Re: Small US trial looks at body's ability to fight HIV
« Reply #5 on: March 13, 2012, 10:17:44 am »
Interferon comes with awful side effects. I'd want a guarantee that it was going to do me significant good before I'd ever take it again. (I injected alpha interferon once a week for a year to get rid of hep C.) I'm not surprised that quite a few dropped out of the study. "Some success" isn't enough to convince me to take that stuff again. It's fucking horrible! It was the worst year of my life - but at least I'm free of hep C now.
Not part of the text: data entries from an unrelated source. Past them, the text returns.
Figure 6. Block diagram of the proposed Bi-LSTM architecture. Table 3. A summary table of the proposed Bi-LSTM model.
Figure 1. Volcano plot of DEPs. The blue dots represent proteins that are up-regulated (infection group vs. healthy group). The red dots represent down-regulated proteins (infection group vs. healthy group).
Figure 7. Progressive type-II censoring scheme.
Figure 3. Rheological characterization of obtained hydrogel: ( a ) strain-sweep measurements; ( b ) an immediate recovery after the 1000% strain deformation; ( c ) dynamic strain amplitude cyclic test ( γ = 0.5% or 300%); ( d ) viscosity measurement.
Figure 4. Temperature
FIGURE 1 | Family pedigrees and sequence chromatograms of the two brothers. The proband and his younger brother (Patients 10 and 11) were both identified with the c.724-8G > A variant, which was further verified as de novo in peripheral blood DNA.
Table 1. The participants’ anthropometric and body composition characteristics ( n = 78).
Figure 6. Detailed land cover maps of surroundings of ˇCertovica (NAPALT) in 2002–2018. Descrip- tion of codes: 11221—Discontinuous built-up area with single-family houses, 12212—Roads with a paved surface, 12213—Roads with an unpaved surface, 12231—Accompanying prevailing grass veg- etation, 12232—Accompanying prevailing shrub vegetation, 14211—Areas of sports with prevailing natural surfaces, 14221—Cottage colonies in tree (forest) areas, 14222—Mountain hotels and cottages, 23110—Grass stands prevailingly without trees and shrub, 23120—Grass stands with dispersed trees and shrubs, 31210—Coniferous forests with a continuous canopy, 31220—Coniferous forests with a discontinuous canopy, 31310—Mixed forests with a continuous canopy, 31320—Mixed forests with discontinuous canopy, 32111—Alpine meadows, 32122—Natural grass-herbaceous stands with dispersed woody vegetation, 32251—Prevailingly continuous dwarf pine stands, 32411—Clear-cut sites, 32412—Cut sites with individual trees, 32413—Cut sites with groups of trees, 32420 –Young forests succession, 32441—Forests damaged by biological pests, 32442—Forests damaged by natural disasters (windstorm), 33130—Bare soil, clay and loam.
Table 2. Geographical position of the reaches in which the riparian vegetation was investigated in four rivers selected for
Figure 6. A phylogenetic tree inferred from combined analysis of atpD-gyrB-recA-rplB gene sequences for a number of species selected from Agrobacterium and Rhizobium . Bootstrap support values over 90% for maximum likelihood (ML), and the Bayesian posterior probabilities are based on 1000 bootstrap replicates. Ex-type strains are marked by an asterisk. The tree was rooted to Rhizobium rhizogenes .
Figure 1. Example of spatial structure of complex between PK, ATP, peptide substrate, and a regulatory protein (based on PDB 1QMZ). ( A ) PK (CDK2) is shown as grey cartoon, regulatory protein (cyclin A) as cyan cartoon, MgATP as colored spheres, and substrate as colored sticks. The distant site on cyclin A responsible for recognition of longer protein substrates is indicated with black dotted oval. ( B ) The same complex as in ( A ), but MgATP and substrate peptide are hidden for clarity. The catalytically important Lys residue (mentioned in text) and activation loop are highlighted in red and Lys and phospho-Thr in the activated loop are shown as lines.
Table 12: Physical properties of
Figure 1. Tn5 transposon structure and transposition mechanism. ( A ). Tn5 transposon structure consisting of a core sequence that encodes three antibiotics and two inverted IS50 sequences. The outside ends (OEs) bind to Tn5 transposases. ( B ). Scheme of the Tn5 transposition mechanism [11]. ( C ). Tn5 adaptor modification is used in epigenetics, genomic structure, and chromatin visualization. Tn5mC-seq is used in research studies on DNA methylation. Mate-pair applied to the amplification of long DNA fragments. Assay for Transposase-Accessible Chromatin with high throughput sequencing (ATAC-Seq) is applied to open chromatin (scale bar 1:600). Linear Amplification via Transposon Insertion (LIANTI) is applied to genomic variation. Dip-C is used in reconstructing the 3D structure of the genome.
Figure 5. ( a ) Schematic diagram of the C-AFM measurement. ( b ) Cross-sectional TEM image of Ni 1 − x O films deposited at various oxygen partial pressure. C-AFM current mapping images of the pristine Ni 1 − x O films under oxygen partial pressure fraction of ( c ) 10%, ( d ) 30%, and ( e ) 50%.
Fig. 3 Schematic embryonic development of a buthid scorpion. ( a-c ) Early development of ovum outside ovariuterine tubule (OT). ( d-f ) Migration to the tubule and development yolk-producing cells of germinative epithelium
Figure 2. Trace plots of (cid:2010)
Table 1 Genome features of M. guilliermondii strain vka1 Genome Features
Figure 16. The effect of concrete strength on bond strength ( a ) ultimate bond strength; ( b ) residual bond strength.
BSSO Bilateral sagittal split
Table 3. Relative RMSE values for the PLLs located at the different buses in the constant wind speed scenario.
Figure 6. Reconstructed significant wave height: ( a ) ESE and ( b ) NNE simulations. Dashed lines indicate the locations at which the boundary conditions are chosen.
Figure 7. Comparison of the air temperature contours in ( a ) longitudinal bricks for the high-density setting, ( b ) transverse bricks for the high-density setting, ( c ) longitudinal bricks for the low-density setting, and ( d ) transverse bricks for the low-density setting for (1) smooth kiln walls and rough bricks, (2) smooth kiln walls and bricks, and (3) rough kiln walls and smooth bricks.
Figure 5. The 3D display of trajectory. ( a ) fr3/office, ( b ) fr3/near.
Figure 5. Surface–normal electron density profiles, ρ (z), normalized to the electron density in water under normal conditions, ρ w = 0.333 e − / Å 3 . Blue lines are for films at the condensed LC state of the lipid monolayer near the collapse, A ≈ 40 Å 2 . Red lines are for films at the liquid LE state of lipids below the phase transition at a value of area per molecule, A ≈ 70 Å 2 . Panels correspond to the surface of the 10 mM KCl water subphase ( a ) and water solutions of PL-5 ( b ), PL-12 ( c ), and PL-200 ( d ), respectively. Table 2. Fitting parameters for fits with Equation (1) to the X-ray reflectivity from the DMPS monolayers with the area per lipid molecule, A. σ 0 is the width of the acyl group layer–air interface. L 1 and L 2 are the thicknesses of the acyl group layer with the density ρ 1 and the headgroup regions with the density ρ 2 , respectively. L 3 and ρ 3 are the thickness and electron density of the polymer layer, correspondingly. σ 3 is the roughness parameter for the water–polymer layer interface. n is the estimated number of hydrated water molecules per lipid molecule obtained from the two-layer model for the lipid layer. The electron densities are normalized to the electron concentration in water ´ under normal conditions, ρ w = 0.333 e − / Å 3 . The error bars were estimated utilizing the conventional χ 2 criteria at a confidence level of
By the way, here's my hiv lab results from around that time:

2001-12-04 VL 96,200 CD4 620

2002-02-04 VL 21,000 CD4 620
2002-04-11 VL 00,000 CD4 530 26% Started hep C treatment
2002-07-10 VL 00,000 CD4 460 27%
2002-09-11 VL 00,000 CD4 530 26%
2002-10-09 VL 30,300 CD4 322 31%

2003-01-08 VL 17,800 CD4 363 23%
2003-04-02 VL 06,940 CD4 410 Ended hep C treatment
2003-07-07 VL 40,700 CD4 474

2004-01-28 VL 29,900 CD4 518 28%

Where the VL is 00,000, it's because the test wasn't run, not because I was UD. As you can see, it had a slight effect on my VL, but not much.